Weeding? Platforms designed to be additive – unlimited shelf space. Need to find a way to allow you to weed. Do you have a way to hide them from users but can re-enable access later? Permanently deleting? If you purchased in perpetuity and permanently deleted it, are you entitled to it if a trigger event causes an archive to release it?
Q: Aside from CLOCKSS and Portico, have you considered talking to digital archivists? A: Rolf: No. Learning curve on all of this and what these bodies represent. Scalability.
Q: Hi, I’m from CLOCKSS. In charge of ebook and ejournal preservation. Have you considered archiving your content but also the ability to render it in your original presentation? We could show it to the end user in the same way they had it when they purchased it. A: Rolf: Yes. Q: I want the engine that renders your content, don’t make us cobble together a rendition engine. A: Rolf: Can I change my answer to No? What does this involve from an infrastructure POV.

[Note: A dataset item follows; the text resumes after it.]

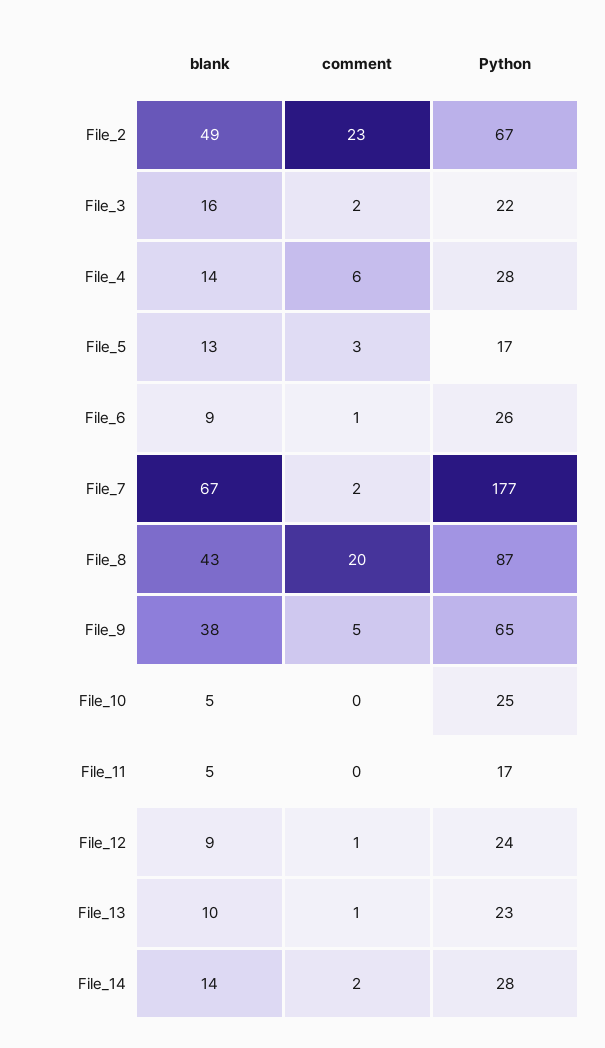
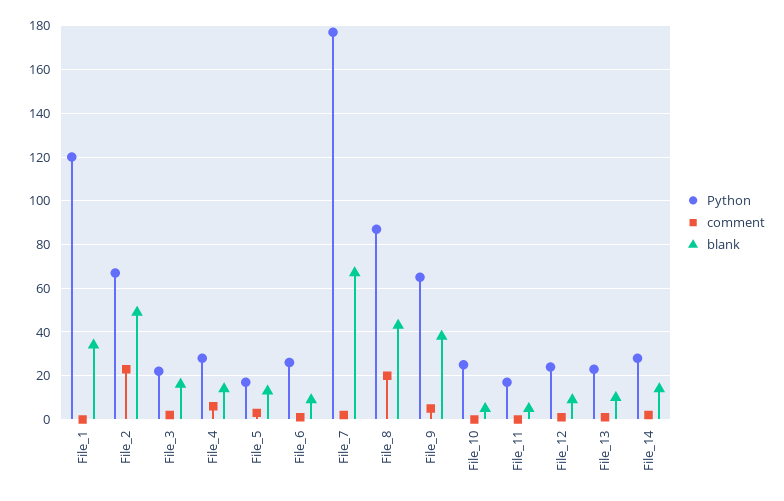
Python, File_1: none -> 120
comment, File_1: none -> 0
blank, File_1: none -> 35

Comment: With Philly PL. I’m starting to ask for a copy when dealing with the publisher directly. They’re giving me the file or XML on disc. No idea what we’ll do but we have them in a box on my desk.
Sue: My library is doing the same thing, very difficult to normalize for our own interface. Takes a lot of work.
Q: Small private academic. Ebrary subscription. 70,000 MARC books, yay! Talking to faculty and decided if we have it in ebook, we won’t get print. Today someone emailed me saying McGraw-Hill just pulled 2,500 books out of ebrary. We’ve had it for two months. If we’re commiting the money, aggregator & publisher need to commit to availability for a certain amount of time. A: Ken – decision by the publisher across all aggregators. Happened to us, too. They own the content, though. Risk of a subscription.
Q: Bookmarks, notes in the margin. Adds value, but patrons want to keep the book. Now that they’ve added stuff they want to purchase it. Could you look into this? A: Rolf: If it makes money, I like it. Just need a shopping cart. Could also do just a chunk of the book if that’s all someone wants. Thinks this is coming.
Q: Light v dark archive – academic equivalent is offsite storage. This involves bringing all the content back – what if we just want one book? Reasonable, timely manner, not onerous process. Thoughts on that? A: Ken: That’s a good question but I don’t know the answer.